Our Development VM CDH 5.9 is HDFS HA enabled. Since there are only five nodes so two JournalNodes are running same with NN but another one is on a DataNode. However, last night, we ran into this below issue and took down both NNs.
FATAL org.apache.hadoop.hdfs.server.namenode.FSEditLog: Error: flush failed for required journal (JournalAndStream(mgr=QJM to [xxx.xx.xx.xx:8485, xxx.xx.xx.xx:8485, xxx.xx.xx.xx:8485], stream=QuorumOutputStream starting at txid 9861544))
Sine this is a Dev cluster so no one was using it runing weekend or nights. After extensive search, the potential issue could be NN Garbarge collection pause.
Is there a good approach how to debug and tweak the heap setting? Currently, NN heap setting is 4GB on both. Default time out is 20 seconds (dfs.qjournal.select-input-streams.timeout.ms).

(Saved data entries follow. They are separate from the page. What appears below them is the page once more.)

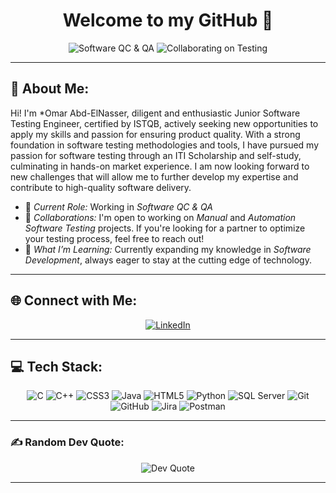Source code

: <h1 align="center">Welcome to my GitHub &#129489;</h1>


<p align="center">
    <img src="https://img.shields.io/badge/Software-QA%20%26%20QC-brightgreen" alt="Software QC & QA" />
    <img src="https://img.shields.io/badge/Collaborating%20on-Manual%20%26%20Automation%20Testing-blue" alt="Collaborating on Testing" />

</p>

---

## 💫 About Me:

Hi! I'm *Omar Abd-ElNasser, diligent and enthusiastic Junior Software Testing Engineer, certified by ISTQB, actively seeking new opportunities to apply my skills and passion for ensuring product quality. With a strong foundation in software testing methodologies and tools, I have pursued my passion for software testing through an ITI Scholarship and self-study, culminating in hands-on market experience. I am now looking forward to new challenges that will allow me to further develop my expertise and contribute to high-quality software delivery.

- 🔭 *Current Role:* Working in *Software QC & QA*  
- 👯 *Collaborations:* I'm open to working on *Manual* and *Automation Software Testing* projects. If you're looking for a partner to optimize your testing process, feel free to reach out!  
- 🌱 *What I’m Learning:* Currently expanding my knowledge in *Software Development*, always eager to stay at the cutting edge of technology.  



---

## 🌐 Connect with Me:
<p align="center">
    <a href="https://www.linkedin.com/in/omar-abd-elnasser-484a59212/">
        <img src="https://img.shields.io/badge/LinkedIn-%230077B5.svg?style=for-the-badge&logo=linkedin&logoColor=white" alt="LinkedIn" />
    </a>
</p>

---

## 💻 Tech Stack:
<p align="center">
    <img src="https://img.shields.io/badge/c-%2300599C.svg?style=for-the-badge&logo=c&logoColor=white" alt="C" />
    <img src="https://img.shields.io/badge/c++-%2300599C.svg?style=for-the-badge&logo=c%2B%2B&logoColor=white" alt="C++" />
    <img src="https://img.shields.io/badge/css3-%231572B6.svg?style=for-the-badge&logo=css3&logoColor=white" alt="CSS3" />
    <img src="https://img.shields.io/badge/java-%23ED8B00.svg?style=for-the-badge&logo=openjdk&logoColor=white" alt="Java" />
    <img src="https://img.shields.io/badge/html5-%23E34F26.svg?style=for-the-badge&logo=html5&logoColor=white" alt="HTML5" />
    <img src="https://img.shields.io/badge/python-3670A0.svg?style=for-the-badge&logo=python&logoColor=ffdd54" alt="Python" />
    <img src="https://img.shields.io/badge/Microsoft%20SQL%20Server-CC2927.svg?style=for-the-badge&logo=microsoft%20sql%20server&logoColor=white" alt="SQL Server" />
    <img src="https://img.shields.io/badge/git-%23F05033.svg?style=for-the-badge&logo=git&logoColor=white" alt="Git" />
    <img src="https://img.shields.io/badge/github-%23121011.svg?style=for-the-badge&logo=github&logoColor=white" alt="GitHub" />
    <img src="https://img.shields.io/badge/jira-%230A0FFF.svg?style=for-the-badge&logo=jira&logoColor=white" alt="Jira" />
    <img src="https://img.shields.io/badge/Postman-FF6C37.svg?style=for-the-badge&logo=postman&logoColor=white" alt="Postman" />

</p>

---

### ✍ Random Dev Quote:
<p align="center">
    <img src="https://quotes-github-readme.vercel.app/api?type=vertical&theme=tokyonight" alt="Dev Quote" />
</p>

---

When the NameNode flushes the edits to Journal Nodes it maintains the quorum of 20 seconds. The reason you are seeing this Error message is because it took >20 sec for NN to send the edits. This could be because of various reasons i.e NN GC or JVM pause, whether JN is sharing the disks with other roles, network communication issues , slow group lookups etc.
Checking the NameNode logs just before the FATAL message would be a good starting point. Check for Warning messages just before the FATAL error message on NameNode logs.